#### GIVEN RECORDS:
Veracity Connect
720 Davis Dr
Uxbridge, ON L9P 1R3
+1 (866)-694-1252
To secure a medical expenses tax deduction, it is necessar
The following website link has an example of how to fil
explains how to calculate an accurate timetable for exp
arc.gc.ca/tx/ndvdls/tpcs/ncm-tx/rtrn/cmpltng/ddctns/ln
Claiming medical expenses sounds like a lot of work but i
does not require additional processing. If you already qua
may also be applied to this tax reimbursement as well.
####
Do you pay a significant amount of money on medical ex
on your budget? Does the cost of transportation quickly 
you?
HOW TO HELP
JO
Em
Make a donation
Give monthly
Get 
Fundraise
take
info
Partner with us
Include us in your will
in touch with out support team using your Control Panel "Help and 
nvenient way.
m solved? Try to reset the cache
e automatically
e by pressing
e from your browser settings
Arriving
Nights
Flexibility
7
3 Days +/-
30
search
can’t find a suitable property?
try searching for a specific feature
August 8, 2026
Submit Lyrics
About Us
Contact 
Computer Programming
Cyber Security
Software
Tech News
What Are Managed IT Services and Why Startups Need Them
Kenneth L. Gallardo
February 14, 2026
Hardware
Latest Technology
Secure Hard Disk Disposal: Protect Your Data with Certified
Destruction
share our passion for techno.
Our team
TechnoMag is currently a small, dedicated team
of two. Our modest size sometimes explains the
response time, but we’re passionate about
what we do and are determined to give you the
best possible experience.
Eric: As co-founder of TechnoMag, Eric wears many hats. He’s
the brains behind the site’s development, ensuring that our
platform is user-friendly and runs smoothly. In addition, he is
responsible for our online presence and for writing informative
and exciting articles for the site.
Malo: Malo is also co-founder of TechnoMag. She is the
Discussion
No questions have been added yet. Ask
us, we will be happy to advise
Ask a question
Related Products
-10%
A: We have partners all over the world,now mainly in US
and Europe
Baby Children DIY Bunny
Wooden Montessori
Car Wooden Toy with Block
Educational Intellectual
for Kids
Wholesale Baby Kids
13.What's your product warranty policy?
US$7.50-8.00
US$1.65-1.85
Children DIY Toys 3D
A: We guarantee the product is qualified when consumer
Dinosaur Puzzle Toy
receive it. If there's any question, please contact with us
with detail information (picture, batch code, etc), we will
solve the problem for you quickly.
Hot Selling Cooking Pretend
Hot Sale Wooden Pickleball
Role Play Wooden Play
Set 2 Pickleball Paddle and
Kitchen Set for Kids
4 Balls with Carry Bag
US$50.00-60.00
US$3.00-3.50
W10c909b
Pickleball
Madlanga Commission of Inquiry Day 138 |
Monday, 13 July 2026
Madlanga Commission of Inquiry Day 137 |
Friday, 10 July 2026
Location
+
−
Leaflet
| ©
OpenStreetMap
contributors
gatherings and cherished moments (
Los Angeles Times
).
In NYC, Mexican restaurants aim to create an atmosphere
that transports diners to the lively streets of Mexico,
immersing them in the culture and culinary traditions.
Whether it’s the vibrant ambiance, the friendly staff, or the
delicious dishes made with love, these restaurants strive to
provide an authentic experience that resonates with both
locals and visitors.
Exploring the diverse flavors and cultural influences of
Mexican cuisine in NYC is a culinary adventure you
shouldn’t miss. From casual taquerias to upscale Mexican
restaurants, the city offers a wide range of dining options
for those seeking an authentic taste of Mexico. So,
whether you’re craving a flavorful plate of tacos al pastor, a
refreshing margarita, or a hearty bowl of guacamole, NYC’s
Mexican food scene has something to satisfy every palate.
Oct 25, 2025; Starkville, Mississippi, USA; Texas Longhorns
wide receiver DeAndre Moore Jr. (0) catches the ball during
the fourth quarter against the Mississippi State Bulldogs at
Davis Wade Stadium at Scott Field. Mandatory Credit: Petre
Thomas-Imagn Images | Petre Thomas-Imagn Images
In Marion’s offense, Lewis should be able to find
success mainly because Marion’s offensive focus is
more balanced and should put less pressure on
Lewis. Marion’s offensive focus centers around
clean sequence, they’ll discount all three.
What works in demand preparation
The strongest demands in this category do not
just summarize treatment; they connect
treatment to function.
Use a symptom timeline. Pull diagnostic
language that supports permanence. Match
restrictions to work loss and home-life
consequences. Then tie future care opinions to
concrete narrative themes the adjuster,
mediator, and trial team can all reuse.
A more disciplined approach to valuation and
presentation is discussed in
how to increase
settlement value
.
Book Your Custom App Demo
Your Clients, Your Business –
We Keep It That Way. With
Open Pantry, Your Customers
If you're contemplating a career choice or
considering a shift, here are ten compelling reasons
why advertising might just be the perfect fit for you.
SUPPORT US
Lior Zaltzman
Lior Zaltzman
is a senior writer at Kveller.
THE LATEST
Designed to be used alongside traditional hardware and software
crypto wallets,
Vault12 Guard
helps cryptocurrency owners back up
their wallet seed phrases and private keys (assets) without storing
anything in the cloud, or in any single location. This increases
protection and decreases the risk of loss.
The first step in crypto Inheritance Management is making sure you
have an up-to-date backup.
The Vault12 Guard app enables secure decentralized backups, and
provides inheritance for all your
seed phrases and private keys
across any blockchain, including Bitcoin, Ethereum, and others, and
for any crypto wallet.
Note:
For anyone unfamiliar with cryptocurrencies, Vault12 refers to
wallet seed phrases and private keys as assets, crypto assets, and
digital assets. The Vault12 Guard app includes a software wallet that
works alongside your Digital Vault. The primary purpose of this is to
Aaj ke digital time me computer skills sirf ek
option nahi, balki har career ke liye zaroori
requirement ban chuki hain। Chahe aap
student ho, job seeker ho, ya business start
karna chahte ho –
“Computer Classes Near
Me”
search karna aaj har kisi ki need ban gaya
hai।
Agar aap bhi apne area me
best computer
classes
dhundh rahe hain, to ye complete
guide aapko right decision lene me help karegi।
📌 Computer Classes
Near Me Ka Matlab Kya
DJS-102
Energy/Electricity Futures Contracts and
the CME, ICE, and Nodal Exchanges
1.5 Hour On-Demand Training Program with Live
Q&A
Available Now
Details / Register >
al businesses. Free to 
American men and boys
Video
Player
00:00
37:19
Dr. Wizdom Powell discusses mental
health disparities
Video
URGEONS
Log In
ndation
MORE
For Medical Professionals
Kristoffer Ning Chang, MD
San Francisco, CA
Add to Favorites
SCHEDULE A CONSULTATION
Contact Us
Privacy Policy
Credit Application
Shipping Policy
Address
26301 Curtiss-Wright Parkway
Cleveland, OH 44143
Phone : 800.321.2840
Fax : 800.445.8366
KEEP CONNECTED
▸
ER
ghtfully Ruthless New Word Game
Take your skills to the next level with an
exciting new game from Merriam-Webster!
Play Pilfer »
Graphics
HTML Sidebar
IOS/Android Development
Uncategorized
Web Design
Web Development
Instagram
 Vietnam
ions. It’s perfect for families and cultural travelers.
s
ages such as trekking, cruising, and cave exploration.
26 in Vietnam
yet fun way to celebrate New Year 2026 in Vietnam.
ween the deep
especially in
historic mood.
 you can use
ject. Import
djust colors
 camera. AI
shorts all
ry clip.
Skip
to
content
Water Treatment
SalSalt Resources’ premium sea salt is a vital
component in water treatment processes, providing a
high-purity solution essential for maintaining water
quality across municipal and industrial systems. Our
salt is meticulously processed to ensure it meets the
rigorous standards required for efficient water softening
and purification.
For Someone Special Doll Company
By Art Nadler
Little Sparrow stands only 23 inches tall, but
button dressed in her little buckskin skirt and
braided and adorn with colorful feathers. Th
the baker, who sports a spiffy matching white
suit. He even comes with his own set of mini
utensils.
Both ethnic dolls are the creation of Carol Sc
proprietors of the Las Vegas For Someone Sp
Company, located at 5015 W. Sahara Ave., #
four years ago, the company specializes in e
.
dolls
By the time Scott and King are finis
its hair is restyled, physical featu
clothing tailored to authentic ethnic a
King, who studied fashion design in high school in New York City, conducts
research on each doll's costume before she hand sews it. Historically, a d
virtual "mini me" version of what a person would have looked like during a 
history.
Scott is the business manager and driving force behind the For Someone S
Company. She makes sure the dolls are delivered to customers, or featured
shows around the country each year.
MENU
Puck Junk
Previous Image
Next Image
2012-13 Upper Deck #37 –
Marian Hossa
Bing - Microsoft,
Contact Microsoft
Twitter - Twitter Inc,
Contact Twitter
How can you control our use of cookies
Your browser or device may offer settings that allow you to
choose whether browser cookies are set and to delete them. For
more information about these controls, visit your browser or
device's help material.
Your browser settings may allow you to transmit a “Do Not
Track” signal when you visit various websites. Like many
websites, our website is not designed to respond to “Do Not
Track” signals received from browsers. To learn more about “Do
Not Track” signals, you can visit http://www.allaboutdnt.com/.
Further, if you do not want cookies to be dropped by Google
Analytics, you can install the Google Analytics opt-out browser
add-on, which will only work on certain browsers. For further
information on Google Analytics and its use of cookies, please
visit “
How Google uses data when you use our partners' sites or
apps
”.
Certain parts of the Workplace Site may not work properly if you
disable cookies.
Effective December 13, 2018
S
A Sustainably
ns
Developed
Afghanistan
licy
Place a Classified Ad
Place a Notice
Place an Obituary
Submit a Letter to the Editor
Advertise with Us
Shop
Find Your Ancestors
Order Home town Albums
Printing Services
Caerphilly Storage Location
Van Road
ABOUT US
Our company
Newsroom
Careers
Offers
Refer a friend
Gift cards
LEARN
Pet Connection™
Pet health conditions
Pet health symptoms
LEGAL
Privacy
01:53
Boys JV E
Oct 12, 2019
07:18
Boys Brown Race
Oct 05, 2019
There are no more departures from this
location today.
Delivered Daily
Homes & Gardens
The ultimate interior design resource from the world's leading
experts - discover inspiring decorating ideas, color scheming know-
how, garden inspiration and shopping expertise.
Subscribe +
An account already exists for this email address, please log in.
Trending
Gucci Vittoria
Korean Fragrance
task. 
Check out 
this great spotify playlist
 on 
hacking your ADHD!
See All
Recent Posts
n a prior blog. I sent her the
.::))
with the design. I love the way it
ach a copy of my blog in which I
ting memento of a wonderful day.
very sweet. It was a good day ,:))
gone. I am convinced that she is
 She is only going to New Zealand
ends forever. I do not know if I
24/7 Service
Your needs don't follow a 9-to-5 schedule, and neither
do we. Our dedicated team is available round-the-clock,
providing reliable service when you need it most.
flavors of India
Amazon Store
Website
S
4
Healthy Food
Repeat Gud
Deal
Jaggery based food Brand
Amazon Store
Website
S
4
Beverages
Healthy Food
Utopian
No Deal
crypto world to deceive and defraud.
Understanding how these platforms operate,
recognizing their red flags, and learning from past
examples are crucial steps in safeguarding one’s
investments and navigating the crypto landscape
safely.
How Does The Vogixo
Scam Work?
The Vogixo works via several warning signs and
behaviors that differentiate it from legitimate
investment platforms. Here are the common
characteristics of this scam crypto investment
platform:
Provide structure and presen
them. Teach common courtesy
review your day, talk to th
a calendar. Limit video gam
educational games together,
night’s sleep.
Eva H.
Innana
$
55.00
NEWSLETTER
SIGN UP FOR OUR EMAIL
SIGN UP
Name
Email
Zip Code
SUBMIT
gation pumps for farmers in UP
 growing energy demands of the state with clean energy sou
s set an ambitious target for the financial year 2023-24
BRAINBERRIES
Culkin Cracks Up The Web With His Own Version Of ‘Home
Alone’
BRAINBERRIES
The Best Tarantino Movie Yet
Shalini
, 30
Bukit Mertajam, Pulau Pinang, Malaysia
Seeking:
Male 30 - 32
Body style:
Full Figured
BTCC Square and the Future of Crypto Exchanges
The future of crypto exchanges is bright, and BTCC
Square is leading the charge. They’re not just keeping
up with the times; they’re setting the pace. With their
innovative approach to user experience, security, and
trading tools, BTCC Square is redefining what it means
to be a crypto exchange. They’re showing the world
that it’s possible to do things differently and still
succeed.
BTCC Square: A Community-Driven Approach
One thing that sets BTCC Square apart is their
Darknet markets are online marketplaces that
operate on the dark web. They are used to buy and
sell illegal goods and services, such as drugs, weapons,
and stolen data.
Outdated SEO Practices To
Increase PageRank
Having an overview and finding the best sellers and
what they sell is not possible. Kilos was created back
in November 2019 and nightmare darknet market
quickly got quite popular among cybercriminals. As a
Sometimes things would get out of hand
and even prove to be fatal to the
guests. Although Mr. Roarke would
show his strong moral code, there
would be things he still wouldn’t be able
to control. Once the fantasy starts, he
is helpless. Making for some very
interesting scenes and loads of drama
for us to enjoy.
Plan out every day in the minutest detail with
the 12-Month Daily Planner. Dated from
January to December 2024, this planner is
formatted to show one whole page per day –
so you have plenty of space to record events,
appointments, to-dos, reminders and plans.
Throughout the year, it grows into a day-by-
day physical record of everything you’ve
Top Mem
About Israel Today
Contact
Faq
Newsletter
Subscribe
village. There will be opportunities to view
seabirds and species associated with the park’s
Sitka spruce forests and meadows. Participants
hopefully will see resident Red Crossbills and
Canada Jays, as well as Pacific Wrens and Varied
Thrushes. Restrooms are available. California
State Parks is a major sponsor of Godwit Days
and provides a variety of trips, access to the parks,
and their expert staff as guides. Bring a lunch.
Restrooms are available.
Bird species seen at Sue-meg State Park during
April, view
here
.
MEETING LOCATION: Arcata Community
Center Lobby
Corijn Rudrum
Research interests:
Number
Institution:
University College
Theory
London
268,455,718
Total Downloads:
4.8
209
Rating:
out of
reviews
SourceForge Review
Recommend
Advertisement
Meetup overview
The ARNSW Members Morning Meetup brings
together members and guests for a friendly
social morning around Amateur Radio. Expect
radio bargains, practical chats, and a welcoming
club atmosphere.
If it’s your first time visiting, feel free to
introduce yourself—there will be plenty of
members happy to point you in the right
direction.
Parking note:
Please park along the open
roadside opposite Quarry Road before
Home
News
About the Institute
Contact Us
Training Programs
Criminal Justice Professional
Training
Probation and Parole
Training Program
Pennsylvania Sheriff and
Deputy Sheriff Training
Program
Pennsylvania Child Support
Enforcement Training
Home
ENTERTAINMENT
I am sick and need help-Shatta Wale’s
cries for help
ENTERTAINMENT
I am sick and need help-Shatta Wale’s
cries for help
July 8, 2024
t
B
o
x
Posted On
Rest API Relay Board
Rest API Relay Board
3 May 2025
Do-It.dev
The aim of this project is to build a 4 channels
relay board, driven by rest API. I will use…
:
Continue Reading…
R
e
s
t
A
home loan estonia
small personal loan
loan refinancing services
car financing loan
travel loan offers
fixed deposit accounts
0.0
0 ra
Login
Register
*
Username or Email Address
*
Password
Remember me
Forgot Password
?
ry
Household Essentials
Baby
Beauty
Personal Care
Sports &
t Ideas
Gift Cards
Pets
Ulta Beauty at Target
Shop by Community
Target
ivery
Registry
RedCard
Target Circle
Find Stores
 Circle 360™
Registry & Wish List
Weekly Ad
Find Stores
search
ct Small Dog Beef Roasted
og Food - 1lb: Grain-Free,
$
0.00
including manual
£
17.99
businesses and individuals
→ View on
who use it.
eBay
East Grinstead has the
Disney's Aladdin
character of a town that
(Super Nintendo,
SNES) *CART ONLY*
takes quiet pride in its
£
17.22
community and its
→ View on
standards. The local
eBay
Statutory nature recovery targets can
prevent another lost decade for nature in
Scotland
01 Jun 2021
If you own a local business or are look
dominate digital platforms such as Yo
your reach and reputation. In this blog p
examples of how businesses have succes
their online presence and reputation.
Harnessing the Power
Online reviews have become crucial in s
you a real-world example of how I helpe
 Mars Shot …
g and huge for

#### WHAT YOU SHOULD DO:
Copy out each line in the entries above that contains the word "Sheriff".

#### WRITTEN ANSWER:
Pennsylvania Sheriff and
Deputy Sheriff Training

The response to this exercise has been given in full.